Confidence Intervals:

• Inferential analysis provides confidence intervals for the population parameters, such as the mean Exam Score for a given number of Hours Studied.
• Confidence intervals give us a range of values within which the true population parameter is likely to lie.

Significance Testing:

• Inferential analysis allows us to determine whether the observed relationship between Hours Studied and Exam Score is statistically significant.
• We can calculate p-values to determine the probability of observing the relationship by chance.

Predictive Inferences:

• Inferential analysis enables us to make predictive inferences about Exam Scores for new students based on their Hours Studied.
• We can use the regression model to predict Exam Scores for new students.

Some common inferential analysis techniques used for this purpose include:

• Linear Regression
• Hypothesis Testing (t-tests, ANOVA)
• Confidence Intervals
• Prediction Intervals

At the end we can look at the distribution of data points using Scatter Plot for better understanding.

# Scatter Plot
plt.scatter(df['Hours Studied'], df['Exam Score'])
plt.xlabel('Hours Studied')
plt.ylabel('Exam Score')
plt.title('Relationship between Hours Studied and Exam Scores')
plt.show()

1. Test 1: Tests if the average Exam Score is greater than 80.
2. Test 2: Tests if the average Exam Score is different between Group A and Group B.
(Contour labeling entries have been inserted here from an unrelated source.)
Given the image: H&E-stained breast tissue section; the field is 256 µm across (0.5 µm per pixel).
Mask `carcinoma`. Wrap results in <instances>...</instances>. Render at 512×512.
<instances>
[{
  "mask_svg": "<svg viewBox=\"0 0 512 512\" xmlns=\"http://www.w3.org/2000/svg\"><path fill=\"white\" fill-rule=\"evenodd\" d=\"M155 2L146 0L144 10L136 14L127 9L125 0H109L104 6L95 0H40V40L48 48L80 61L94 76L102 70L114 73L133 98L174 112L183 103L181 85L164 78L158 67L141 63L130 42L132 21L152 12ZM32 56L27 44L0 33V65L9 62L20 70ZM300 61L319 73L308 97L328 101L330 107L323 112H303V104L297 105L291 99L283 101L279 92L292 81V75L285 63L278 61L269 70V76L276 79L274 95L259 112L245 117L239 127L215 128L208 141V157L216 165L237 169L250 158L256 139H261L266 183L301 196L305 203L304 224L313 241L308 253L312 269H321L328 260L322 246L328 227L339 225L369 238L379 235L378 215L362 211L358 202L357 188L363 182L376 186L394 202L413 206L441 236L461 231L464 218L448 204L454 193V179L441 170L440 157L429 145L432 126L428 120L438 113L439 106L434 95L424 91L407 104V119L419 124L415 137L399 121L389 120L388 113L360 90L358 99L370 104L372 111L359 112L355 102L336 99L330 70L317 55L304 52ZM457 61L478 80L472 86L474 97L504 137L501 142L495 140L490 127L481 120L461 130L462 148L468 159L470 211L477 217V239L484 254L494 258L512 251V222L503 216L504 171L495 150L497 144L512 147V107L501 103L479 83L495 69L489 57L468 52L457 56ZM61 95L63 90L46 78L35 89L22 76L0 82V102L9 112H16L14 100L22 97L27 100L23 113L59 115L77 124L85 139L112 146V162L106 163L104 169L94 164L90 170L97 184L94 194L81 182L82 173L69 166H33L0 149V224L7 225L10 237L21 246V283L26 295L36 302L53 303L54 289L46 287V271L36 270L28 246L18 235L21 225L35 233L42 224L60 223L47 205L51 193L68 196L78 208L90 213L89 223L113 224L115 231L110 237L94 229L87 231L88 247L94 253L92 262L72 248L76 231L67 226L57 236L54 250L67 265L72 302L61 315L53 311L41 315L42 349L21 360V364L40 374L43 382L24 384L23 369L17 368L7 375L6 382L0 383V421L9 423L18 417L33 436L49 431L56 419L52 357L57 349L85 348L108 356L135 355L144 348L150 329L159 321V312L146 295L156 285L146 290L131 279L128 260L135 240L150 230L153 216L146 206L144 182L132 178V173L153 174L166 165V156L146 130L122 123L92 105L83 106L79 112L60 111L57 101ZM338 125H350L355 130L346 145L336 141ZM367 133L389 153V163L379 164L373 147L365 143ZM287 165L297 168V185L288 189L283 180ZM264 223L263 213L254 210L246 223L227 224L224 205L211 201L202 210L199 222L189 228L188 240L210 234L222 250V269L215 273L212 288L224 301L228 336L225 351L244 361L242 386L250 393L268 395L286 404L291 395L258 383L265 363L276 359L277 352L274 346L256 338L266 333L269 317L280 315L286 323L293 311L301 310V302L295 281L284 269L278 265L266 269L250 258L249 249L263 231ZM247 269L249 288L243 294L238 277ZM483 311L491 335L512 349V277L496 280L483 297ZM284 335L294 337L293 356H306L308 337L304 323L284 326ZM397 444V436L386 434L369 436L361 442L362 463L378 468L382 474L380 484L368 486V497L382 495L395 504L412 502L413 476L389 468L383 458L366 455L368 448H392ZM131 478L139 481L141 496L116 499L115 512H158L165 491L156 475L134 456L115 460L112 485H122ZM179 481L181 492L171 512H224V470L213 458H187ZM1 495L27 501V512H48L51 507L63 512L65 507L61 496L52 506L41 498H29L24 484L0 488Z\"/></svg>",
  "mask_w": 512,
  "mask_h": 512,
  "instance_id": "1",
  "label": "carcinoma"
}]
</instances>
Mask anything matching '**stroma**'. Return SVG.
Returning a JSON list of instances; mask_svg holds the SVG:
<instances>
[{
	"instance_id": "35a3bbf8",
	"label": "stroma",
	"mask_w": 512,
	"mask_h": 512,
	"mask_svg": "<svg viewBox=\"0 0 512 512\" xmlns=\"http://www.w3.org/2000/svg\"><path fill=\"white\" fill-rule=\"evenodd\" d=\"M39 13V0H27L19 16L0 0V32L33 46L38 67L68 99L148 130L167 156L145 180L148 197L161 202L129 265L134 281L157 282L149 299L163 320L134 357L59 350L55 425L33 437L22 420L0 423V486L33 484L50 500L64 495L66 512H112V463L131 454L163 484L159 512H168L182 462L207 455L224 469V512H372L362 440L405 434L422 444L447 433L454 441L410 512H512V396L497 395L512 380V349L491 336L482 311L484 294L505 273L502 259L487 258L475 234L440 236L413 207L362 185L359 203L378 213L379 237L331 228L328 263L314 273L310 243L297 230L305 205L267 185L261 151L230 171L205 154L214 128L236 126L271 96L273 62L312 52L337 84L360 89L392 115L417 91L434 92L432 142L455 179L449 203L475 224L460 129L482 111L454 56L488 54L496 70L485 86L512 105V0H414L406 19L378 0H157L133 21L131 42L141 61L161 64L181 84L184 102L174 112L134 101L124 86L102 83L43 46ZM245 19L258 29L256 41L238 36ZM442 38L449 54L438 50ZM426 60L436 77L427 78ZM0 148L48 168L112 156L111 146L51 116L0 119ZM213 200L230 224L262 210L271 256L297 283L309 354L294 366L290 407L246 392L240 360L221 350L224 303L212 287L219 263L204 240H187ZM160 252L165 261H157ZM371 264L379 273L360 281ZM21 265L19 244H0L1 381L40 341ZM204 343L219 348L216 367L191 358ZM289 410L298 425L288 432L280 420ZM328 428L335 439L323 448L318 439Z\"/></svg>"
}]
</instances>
For each test, I’ve included the following steps:

• State the null and alternative hypotheses
• Calculate the test statistic (t-statistic or F-statistic) and p-value
• Compare the p-value to the significance level (0.05)
• Reject or fail to reject the null hypothesis based on the comparison

There is a strong positive correlation between Hours Studied and Exam Scores. The linear regression model suggests that for every additional hour studied, Exam Scores increase by 10.2 points, on average. However, there may be other factors influencing Exam Scores, as indicated by the moderate R-squared value.